▶ [Reading text]
6. The learned counsel for the appellants strongly relied on the appointment of Subramania Iyer as a trustee in 1951 and the plaintiff's applying for appointment as trustee in 1958. as circumstances showing that the plaintiff was not a hereditary trustee. As already stated, Subramania Iyer was appointed as trustee by the department in 1951. The evidence of P. W. 1 is that Subramania Iyer was a rich man wielding a very high influence in the village. It had also been seen that he was liberally contributing for the maintenance of the temple. He was also the hereditary trustee of the Sivan temple to which the fishery right tank belonged. The plaintiff's evidence is that after the appointment of Subramania Iyer as a trustee in 1951, he was also associating himself as a trustee in the management. P. W. 3 corroborates this evidence of the plaintiff and states that the plaintiff and Subramania Iyer were together managing the temple and that Subramania Iyer would not do anything without the plaintiff. It may also be mentioned that the plaintiff did not receive the order appointing Subramania Iyer as the trustee and there is no evidence that the plaintiff was aware of the terms of appointment of Subramania Iyer.

▶ [Problem to solve] Pick up the judgment on the temple trusteeship after its final sentence and continue it in the same formal legal register.

(Data records)
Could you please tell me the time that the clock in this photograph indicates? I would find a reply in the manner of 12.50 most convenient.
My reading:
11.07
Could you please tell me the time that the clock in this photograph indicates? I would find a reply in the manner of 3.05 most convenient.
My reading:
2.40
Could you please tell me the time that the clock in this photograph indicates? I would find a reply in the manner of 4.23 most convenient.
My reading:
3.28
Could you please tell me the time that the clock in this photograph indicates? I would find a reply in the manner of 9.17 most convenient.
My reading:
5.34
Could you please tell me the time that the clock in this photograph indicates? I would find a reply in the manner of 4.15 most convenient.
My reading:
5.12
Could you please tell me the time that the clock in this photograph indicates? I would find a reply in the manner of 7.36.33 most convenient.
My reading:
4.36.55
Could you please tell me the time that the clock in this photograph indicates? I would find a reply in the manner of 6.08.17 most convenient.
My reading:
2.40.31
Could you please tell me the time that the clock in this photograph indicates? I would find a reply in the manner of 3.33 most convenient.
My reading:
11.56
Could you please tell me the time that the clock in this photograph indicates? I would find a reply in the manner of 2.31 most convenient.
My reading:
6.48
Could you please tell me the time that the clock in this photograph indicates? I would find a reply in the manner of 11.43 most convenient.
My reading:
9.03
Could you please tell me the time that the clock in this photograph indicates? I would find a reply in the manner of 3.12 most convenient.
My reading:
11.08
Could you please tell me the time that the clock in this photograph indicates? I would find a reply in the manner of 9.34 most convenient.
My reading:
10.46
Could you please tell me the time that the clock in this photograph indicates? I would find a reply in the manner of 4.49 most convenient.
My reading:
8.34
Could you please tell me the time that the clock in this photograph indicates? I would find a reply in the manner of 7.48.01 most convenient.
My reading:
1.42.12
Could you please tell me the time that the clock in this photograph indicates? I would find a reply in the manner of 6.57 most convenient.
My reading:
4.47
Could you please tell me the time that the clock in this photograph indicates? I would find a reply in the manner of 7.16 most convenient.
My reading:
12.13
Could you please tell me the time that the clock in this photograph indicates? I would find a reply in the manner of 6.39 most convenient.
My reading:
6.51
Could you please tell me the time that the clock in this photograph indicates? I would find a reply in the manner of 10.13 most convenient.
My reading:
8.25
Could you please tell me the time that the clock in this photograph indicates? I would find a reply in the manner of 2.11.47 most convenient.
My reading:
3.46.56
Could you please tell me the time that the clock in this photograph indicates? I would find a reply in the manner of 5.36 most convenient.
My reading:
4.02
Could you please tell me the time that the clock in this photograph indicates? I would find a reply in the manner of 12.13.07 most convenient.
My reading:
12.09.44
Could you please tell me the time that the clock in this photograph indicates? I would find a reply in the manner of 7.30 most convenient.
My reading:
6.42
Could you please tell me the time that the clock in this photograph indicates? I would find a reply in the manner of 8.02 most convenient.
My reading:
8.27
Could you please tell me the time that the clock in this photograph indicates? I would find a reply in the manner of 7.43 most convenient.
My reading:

▶ [Result for this task]
In any case, there is no evidence of exclusion of the plaintiff from functioning as a trustee. In fact, it is admitted by everybody that the plaintiff was assisting Subramania Iyer in the management, of the temple and he also helped to write the accounts. It is therefore reasonable to presume that the plaintiff could not have been induced to challenge the functioning of Subramania Iyer as a trustee in the particular circumstances of the case. We are, therefore, of the view that this appointment of Subramania Iyer as a trustee in 1951 did not in any way affect the rights of the plaintiff as a hereditary trustee. We are also not inclined to agree with the learned counsel for the appellants that the plaintiff's applying for trusteeship in 1958 in any way disproved his claim that he was a trustee. We agree with the lower court that he had made that application mistakenly and without in any way giving away his rights as a hereditary trustee. In fact, immediately after his application was dismissed, he had filed this applications under Section 63 for declaration that he is a hereditary trustee. The lower court has dealt with the evidence available in the case more elaborately and since we are agreeing with the finding of the lower court we had not thought it necessary to deal with every aspect in our judgment.
7. In the foregoing circumstances, we confirm the finding of the trial court that the plaintiff is a hereditary trustee of the suit Mariamman temple. The appeal fails and is dismissed with costs.
8. Appeal dismissed.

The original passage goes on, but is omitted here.